Der Roman beschreibt, wie erheiternd leicht und kompliziert schwierig es ist - einfach Mensch zu sein. Diese Erzählung vermittelt den Unterschied zwischen Hassliebe, sexueller Hörigkeit und der glücklichen Liebe. Die Geschichte schärft die Erkenntnis, die Mechanismen der Leidenschaft sowie die, der Liebe zu verstehen. In einer atemberaubenden, kurzweiligen Lovestory erzählt Heike hautnah den Werdegang einer brennenden Fleischeslust in der heutigen Zeit.
Heike ist eine junge, verheiratete Mutter mittleren Alters. Sie bemüht sich, um eine gesellschaftlich anerkannte  Rolle mitten im dörflichen Umfeld der Heimatstadt ihres Ehemannes. Sie ist glücklich, eine Liebe gefunden zu haben, die ihre 2 Kinder aus erster Ehe akzeptiert. Sie trägt das Bild einer perfekten Ehefrau sowie Mutter in sich. Sie jagt nach der Liebe plus Anerkennung durch ihren Ehemann und verliert sich in dem Zwang, alles richtig zu machen. Der Irrglaube, dass man sich Liebe verdienen kann, treibt sie zu Höchstleistungen. Heikes  eigene sexuelle Neugierde lebt sie in Bruchstücken. Stets willkommen sind ihr Erfahrungen in Grenzbereiche der Lust. Demgegenüber steht die wachsende Lustlosigkeit des Ehepartners, der nur mit außergewöhnlichen Techniken zu stimulieren ist.

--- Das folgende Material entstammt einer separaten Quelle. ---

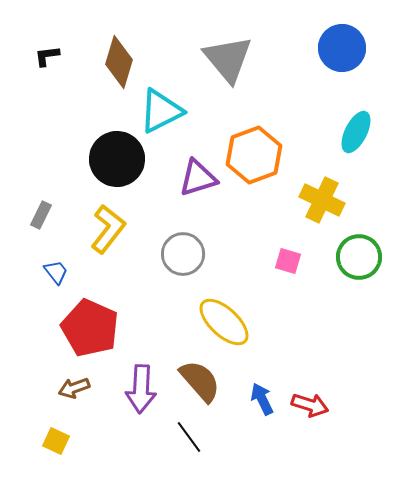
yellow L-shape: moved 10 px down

Als Heike fremdgeht, gerät ihr Leben aus den Fugen.  In diesem Chaos erliegt sie der eigenen Verführung ihrer ungestillten erotischen Fantasien. Sie erlebt eine ekstatische Hassliebe, die ihr den Wahn der sexuellen Hörigkeit schenkt, mit dem Willen - es zu überleben.

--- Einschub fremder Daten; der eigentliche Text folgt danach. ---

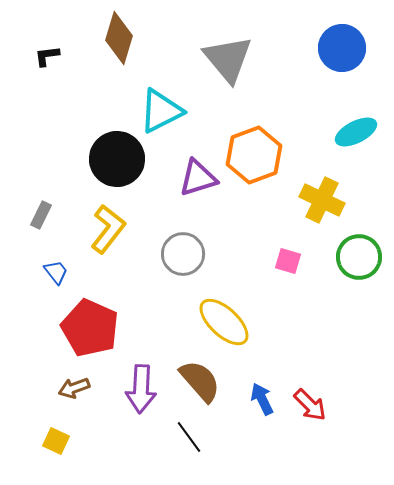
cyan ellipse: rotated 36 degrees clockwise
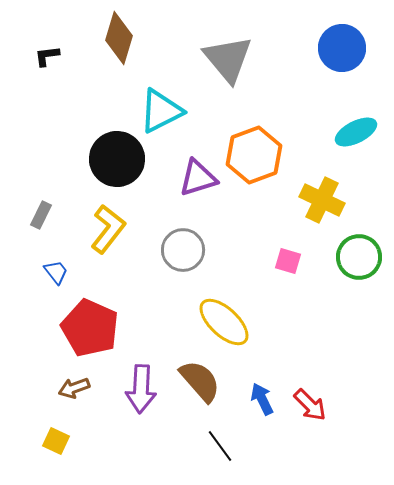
gray circle: moved 4 px up
black line: moved 31 px right, 9 px down
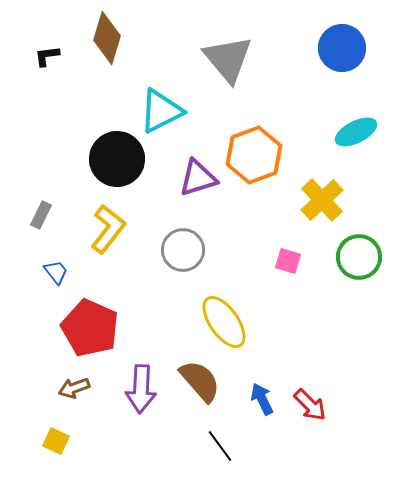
brown diamond: moved 12 px left
yellow cross: rotated 21 degrees clockwise
yellow ellipse: rotated 12 degrees clockwise
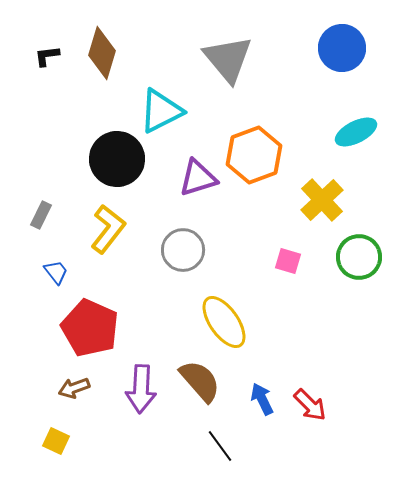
brown diamond: moved 5 px left, 15 px down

Die junge Mutter lernt, dass Liebe ein Geschenk ist. Dies beinhaltet Dinge nicht zu wollen und Nein zu sagen – ohne den Verlust der Liebe zu befürchten. Es kommt im Leben nicht auf die brennende Leidenschaft an, sondern eine Liebe in einem Menschen zu finden, der zu einem passt. Dessen Beziehung das eigene Selbst ebenso wie die gemeinsame Liebe fördert.

Über Isabel Seifenstein

Es ist faszinierend, einen Gedanken in Worte zu fixieren und mit diesem Baustein etwas Greifbares, zu erschaffen. Das ist für mich die Kunst der Transformation - die Alchemie des Lebens. Es geht in meinen Geschichten um die Fähigkeit des positiven Denkens und die Möglichkeit, sich selber zu lieben. Wir haben immer die Entscheidung uns liebevoll, so wie wir wirklich sind - zu akzeptieren und authentisch zu leben. Oder wir können versuchen, es dem anderen recht zu machen, um geliebt zu werden.